(Stored data entries)

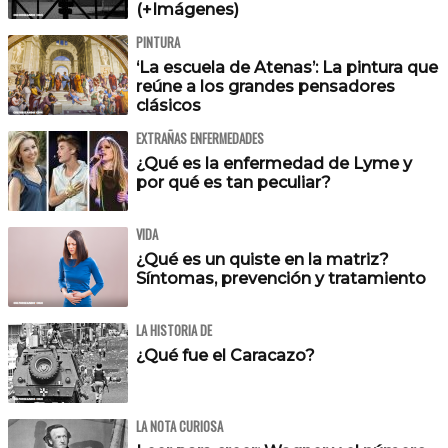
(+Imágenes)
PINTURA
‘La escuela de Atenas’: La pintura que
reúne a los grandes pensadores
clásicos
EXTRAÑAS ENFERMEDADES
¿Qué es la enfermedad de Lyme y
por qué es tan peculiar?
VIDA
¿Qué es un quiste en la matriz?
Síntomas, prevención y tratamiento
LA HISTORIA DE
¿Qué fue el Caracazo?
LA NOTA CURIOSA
* * *
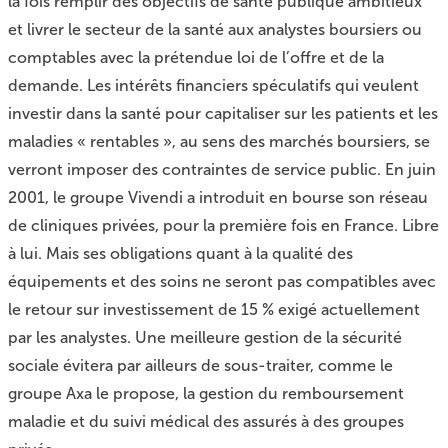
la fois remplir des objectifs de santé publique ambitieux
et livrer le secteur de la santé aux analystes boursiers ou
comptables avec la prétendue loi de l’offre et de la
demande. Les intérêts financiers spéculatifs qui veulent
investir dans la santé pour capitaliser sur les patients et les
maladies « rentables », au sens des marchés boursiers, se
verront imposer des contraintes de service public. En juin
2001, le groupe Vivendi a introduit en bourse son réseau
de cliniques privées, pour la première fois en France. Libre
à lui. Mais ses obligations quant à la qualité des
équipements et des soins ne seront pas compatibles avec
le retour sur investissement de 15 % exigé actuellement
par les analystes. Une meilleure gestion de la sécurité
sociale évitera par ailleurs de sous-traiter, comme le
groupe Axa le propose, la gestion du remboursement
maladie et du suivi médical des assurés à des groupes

**Work required:**
Looking through the records, copy out every line in which the word "avec" is found.

**Final answer:**
comptables avec la prétendue loi de l’offre et de la
équipements et des soins ne seront pas compatibles avec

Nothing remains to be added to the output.